Cllr Joy Rosser, Cabinet Member for Education & Inclusion Services at Rhondda Cynon Taf, said: “The council welcomes the decision to uphold the appeal brought by the council, which will now allow us to proceed with our ambitious plan to transform education in the Greater Pontypridd area.

“The council’s plans, which we have not been able to proceed with until now, will invest over £38m to positively transform the delivery of Welsh and English medium education in Pontypridd.”

She added: “The council sought to appeal the original decision of the High Court to ensure we could make this investment a reality but to also seek clarification on the significant legal implications that the High Court decision would have upon future schools reorganisation proposals in Wales, highlighted by Welsh Government’s intervention in the proceedings. Welsh Government agreed with the council’s interpretation in respect of the issue on which it intervened. In conjunction with the legal advice it had received this was a key reason why the council sought to appeal that decision and obtain clarity on those matters.

“It is pleasing that this judgment has highlighted that the decision-making processes of the council relating to this judicial review challenge were found to be in full compliance with the relevant legislation and statutory code of practice.”

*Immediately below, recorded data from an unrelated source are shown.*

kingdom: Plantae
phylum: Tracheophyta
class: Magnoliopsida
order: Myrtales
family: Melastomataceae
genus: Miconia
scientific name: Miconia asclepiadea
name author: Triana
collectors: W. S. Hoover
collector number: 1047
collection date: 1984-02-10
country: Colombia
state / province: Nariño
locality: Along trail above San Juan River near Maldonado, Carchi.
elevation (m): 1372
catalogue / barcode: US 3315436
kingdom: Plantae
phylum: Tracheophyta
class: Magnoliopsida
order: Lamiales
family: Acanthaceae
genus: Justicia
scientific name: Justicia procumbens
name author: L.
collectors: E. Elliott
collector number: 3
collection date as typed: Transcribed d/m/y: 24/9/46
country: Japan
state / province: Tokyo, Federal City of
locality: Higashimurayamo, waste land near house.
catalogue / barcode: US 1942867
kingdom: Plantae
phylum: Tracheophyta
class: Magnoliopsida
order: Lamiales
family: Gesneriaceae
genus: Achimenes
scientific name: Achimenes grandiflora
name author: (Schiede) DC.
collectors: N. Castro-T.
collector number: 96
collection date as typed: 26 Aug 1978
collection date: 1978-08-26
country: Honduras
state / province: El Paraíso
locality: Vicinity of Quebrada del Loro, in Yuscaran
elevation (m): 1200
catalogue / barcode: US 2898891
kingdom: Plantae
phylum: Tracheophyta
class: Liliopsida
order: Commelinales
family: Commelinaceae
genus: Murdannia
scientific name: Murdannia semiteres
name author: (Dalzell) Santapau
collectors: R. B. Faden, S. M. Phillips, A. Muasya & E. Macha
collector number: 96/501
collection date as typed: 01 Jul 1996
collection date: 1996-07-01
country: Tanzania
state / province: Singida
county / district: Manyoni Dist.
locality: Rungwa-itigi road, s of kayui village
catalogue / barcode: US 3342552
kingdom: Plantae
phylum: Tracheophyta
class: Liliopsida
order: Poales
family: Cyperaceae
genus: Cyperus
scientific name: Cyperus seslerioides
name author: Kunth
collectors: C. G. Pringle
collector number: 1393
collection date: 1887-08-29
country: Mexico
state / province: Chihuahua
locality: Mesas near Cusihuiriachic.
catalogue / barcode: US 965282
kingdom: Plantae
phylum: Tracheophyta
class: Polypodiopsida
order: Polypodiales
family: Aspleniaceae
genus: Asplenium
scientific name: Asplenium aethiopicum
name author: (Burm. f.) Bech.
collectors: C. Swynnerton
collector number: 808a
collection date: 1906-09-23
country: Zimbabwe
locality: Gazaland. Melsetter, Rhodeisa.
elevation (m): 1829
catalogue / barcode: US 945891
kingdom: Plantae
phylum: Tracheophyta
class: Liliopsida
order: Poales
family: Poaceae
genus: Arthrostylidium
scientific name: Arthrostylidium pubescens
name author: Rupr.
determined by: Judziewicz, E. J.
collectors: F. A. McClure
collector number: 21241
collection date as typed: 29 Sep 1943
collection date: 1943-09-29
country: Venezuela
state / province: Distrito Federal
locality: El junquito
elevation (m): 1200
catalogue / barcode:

Cllr Rosser added: “In respect of the decision to close Ysgol Heol-y-Celyn and YGG Pont Sion Norton, and building a new £10.7m Welsh medium school on the Heol-Y-Celyn site, the Court of Appeal found that the Council did have regard to ensuring that there were adequate Welsh medium primary education places in the area to meet anticipated demand, that existing pupils will be able to continue their education through the medium of Welsh and that the proposed new Welsh medium primary school will be accessible.”